19. Oktober 2020
Langzeit-Schallstudie in Deutschland: Kein Zusammenhang zwischen akustischen und seismischen Wellen von Windenergieanlagen und körperlichen oder psychischen Beschwerden
In einer Studie hat das Verbundprojekt ‚Objektive Kriterien zu Erschütterungs- und Schallemissionen durch Windenergieanlagen im Binnenland‘ (TremAc) die Auswirkungen von Infraschall und Bodenerschütterungen untersucht. Es konnte kein Zusammenhang zwischen akustischen oder seismischen Wellen und körperlichen oder psychischen Beschwerden plausibel nachgewiesen werden.
Für die Studie wurden Anwohnende des Windparks Wilstedt und auch der Windenergieanlage Ingersheim befragt. 2012 und 2014 analysierten Forscher die Schallwirkung, 2018 widmete sich TremAc dem tieffrequentem Schall (inkl. Infraschall) sowie seismischen Wellen (Bodenerschütterungen).
An der Studie beteiligt war ein Cluster aus Wissenschaftlerinnen und Wissenschaftlern mehrerer Forschungsinstitute und Mitarbeitenden von Mesh Engineering. Unterstützt wurden die Forschenden von den Unternehmen Enercon und wpd Windmanager. Im Rahmen des Projekts wurden im Windpark Wilstedt die Immissionswirkungen von Windenergieanlagen auf Akzeptanz, Wohlbefinden und Gesundheit der Anwohnenden analysiert. Aufgrund der Ergebnisse der Vorgängerstudie waren bereits Massnahmen ergriffen worden, um die Akzeptanz zu erhöhen. Dazu gehörte u. a. 2017 die Installation von Serrations (Zackenbänder an den Rotoren), um den Geräuschpegel der Enercon-Anlagen zu reduzieren.

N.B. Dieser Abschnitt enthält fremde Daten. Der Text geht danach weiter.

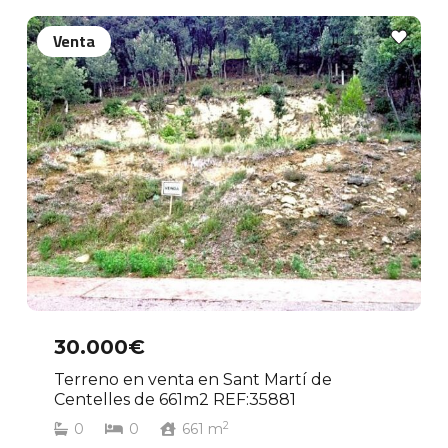
Venta
30.000€
Terreno en venta en Sant Martí de
Centelles de 661m2 REF:35881
2
0
0
661
m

Infraschall und Autofahren
Ein Experte der Universität Bayreuth wiederum hat den Infraschall im Innenraum von fahrenden Pkw ausgewertet. Gemäss seinen Erkenntnissen sind Autofahrer während einer dreieinhalbstündigen Autofahrt genauso viel Infraschallenergie ausgesetzt wie bei 10‘000 Tagen Aufenthalt in 300 Metern Abstand zu einem Windrad. Das sind über 27 Jahre.
Subjektives Empfinden
Die von den Anwohnenden geäusserten Symptome konnten nur subjektiv auf einen Windenergieanlagen-Betrieb zurückgeführt werden, heisst es in der Studie. Denn die tieffrequenten Schallamplituden waren äusserst gering. Auch die Bodenschwinggeschwindigkeiten wiesen Amplituden auf, die um ein Vielfaches unterhalb der Spürbarkeitsgrenze des Menschen liegen. Dies mache es unwahrscheinlich, dass diese Wellenarten Stresseffekte auslösen oder ein Grund für erlebte Belästigungen sein können, erläutert Johannes Pohl, Diplom-Psychologe am Institut für Psychologie der Martin-Luther-Universität Halle-Wittenberg.
Das Thema Infraschall wird sehr subjektiv wahrgenommen und emotional diskutiert. Die Ergebnisse der Studie können zu einer Versachlichung der Diskussion beitragen. Weitere Forschungen seien allerdings noch nötig, um eine windparkspezifischere Datenbasis zu schaffen und um die physikalischen und psychologischen Faktoren, die zu einer Belästigung beitragen können, besser zu verstehen, schliesst Pohl.